Economics and politics are downstream from culture
Beginning in the late nineteenth century, political thinkers tried to understand the relationship between culture, economics, and politics. Writing from a fascist prison cell in Italy, Antonio Gramsci argued that culture is not just a reflection of economic conditions — it is strategic terrain where power is won or lost. He believed that the media, educational systems, religion, and language are places where cultural consent emerges or is imposed. A Marxist, Gramsci rejected Leninist tactics, arguing instead for a “war of position” to shift cultural hegemony and build alternative institutions.3
Today, many people who have never heard of Antonio Gramsci believe that politics and economics operate downstream from culture. They think that in capitalist democracies, political battles are won and lost not in the streets but in the schools, the media, and the church — which have all moved online. Politics and, to some extent, economics will become culture wars because that’s where political power is won and lost.

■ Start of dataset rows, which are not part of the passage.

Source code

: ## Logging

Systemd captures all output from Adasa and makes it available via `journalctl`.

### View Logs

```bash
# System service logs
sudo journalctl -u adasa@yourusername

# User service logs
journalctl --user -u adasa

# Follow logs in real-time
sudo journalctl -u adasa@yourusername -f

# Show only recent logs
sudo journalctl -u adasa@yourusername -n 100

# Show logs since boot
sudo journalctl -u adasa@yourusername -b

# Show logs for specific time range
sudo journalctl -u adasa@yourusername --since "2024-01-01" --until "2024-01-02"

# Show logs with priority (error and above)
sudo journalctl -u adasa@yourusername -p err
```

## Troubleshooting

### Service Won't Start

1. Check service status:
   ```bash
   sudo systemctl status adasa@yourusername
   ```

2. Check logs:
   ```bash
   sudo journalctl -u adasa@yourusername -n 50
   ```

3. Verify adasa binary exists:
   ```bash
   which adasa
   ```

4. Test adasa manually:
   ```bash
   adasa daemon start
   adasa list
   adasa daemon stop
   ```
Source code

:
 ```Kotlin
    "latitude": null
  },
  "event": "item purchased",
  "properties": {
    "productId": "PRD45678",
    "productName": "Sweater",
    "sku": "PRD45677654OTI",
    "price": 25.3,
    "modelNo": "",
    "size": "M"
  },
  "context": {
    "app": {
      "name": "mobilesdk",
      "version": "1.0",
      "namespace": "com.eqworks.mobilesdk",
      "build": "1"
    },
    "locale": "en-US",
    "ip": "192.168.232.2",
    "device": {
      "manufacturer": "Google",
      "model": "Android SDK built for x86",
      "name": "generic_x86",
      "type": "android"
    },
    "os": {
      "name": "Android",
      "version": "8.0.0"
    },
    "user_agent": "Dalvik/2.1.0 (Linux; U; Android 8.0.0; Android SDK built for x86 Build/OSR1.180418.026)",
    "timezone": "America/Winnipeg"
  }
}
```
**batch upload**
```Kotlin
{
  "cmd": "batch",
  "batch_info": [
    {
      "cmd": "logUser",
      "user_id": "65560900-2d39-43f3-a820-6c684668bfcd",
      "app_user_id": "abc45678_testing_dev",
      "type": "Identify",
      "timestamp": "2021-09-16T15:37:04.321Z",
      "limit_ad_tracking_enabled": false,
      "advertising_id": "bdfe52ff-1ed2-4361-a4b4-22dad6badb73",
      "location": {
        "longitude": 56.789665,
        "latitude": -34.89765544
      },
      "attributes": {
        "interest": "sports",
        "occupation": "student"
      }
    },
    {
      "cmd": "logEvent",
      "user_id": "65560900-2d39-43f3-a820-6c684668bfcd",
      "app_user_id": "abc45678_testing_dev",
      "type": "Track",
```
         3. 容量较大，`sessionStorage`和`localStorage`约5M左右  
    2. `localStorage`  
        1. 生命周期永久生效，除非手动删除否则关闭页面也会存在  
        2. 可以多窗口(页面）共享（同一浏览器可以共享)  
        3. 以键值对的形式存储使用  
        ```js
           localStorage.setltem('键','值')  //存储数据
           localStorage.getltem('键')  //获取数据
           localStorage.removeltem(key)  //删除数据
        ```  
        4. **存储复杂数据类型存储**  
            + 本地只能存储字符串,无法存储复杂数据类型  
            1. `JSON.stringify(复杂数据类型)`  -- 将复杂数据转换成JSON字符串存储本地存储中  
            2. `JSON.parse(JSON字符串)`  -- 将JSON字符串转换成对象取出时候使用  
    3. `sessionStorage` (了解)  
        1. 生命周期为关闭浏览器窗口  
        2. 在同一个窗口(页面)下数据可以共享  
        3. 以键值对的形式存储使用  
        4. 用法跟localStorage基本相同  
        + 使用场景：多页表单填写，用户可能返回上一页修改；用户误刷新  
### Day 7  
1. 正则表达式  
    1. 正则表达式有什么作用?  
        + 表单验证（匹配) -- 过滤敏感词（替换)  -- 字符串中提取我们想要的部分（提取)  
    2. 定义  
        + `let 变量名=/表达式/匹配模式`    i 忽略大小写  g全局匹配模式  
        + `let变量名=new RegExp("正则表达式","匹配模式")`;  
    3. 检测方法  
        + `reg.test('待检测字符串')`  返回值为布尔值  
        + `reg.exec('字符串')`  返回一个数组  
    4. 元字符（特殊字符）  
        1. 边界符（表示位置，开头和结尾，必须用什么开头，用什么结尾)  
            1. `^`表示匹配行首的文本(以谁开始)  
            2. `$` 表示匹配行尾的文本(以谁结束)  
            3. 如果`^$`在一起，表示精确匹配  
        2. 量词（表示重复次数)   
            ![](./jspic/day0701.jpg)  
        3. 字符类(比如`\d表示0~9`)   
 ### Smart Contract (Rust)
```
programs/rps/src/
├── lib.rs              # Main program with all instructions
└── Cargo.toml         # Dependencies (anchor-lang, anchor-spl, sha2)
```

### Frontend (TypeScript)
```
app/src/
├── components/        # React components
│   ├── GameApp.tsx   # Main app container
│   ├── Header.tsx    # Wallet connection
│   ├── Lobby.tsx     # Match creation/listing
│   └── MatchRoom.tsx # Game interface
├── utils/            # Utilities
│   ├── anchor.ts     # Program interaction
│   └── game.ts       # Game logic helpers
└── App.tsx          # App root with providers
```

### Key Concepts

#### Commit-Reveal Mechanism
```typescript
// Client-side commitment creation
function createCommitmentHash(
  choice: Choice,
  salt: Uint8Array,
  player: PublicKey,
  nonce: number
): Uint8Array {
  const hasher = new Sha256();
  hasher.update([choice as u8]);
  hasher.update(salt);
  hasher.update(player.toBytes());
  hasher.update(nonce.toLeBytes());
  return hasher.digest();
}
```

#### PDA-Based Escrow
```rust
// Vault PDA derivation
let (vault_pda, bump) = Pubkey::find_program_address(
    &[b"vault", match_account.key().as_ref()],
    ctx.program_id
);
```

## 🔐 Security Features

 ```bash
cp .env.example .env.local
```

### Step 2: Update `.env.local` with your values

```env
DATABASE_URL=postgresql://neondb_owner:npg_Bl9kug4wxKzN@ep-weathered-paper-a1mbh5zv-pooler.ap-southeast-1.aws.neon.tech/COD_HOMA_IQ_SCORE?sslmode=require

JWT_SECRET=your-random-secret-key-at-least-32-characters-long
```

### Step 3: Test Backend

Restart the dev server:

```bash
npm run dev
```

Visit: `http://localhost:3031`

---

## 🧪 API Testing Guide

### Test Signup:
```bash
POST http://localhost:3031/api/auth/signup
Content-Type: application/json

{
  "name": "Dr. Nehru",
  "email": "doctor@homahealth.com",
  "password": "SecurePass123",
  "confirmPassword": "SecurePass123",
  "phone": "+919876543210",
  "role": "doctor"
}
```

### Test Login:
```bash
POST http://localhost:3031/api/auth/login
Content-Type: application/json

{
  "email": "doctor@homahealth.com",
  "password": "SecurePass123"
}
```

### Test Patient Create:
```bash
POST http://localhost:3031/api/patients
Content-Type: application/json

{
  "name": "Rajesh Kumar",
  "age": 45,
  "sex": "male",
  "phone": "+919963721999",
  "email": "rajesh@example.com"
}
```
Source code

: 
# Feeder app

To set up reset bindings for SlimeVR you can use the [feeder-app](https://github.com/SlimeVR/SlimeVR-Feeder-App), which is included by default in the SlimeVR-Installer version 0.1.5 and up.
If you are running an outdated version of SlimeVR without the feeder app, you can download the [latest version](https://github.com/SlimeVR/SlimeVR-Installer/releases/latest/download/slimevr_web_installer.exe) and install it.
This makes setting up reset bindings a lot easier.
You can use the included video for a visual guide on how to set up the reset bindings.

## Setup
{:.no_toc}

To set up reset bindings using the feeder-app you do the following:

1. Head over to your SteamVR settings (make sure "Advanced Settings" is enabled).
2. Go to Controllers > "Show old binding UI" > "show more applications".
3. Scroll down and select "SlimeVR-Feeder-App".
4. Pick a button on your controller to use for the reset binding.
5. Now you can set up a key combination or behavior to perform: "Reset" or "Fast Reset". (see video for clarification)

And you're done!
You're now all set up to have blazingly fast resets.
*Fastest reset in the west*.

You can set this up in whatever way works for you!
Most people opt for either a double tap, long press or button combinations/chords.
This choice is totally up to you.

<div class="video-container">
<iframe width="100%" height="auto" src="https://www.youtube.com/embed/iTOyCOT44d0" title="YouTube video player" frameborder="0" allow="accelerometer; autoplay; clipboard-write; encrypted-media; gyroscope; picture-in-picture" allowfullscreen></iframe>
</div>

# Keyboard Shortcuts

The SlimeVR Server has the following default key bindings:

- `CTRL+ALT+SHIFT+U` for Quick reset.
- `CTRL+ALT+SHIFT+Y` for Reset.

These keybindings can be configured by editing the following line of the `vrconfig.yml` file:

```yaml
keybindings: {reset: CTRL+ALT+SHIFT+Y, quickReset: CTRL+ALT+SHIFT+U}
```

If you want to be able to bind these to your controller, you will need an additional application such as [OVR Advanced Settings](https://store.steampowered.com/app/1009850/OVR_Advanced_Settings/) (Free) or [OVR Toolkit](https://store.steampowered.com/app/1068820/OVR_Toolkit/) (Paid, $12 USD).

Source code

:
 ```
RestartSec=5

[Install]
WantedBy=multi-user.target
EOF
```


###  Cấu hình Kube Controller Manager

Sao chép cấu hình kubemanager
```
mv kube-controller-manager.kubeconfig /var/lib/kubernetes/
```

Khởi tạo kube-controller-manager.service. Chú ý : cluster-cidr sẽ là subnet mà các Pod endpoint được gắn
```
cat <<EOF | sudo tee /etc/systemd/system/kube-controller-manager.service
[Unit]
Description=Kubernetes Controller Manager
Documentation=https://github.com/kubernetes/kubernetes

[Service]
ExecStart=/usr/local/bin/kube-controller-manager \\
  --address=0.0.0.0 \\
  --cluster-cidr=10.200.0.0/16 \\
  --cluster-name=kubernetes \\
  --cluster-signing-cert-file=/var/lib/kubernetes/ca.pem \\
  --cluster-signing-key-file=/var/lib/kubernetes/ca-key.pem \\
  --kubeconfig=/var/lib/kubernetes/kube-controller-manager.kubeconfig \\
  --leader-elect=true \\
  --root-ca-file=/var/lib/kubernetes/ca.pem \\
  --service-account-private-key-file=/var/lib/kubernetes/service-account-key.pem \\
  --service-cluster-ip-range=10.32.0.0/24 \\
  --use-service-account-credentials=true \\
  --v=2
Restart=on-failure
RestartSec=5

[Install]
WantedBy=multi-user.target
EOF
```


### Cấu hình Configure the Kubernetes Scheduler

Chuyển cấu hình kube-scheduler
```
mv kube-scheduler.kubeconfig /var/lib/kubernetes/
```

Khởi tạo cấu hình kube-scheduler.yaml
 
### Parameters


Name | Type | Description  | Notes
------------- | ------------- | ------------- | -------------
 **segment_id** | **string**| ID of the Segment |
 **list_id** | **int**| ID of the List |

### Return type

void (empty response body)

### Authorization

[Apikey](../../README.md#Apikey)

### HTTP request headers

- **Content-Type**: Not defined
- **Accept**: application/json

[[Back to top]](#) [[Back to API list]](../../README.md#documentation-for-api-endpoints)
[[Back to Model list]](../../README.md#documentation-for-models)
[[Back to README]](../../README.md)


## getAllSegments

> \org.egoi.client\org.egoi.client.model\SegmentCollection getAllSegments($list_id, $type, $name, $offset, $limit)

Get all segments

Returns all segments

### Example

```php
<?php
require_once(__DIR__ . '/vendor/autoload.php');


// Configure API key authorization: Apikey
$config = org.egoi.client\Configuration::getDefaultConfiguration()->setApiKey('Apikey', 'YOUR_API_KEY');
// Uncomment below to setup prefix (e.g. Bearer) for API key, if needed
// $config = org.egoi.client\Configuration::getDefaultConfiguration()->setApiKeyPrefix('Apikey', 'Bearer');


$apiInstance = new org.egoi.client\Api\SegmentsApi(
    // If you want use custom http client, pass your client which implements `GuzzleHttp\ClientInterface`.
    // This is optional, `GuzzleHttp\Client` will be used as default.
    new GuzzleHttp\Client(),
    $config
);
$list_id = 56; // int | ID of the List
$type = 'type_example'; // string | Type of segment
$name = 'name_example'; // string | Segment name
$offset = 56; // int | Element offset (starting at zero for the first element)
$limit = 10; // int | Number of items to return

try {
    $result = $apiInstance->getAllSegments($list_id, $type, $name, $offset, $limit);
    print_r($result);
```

Trump’s presidency has 1,385 days left. Those (including me) who hoped that bond and equity markets would temper his determination to upend the American order need to consider the possibility that, like Mao, Trump is prepared to inflict and endure a great deal of pain in the service of his ideology. His cultural revolution may be just getting started.

CODA
Here we go again.
Unlike Mao, Trump’s actions affect the rest of the world. During the sixties, the world ignored Mao, much as we ignore North Korea today.
Ironically, China’s Cultural Revolution has been excellent for Chinese culture – at least the part that gets translated and exported. It has produced outstanding novels, plays, music, and historical research.
We can thank Notre Dame scholar Joseph Buttigieg for translating Gramsci’s Prison Notebooks into English. He is Pete Buttigieg’s father.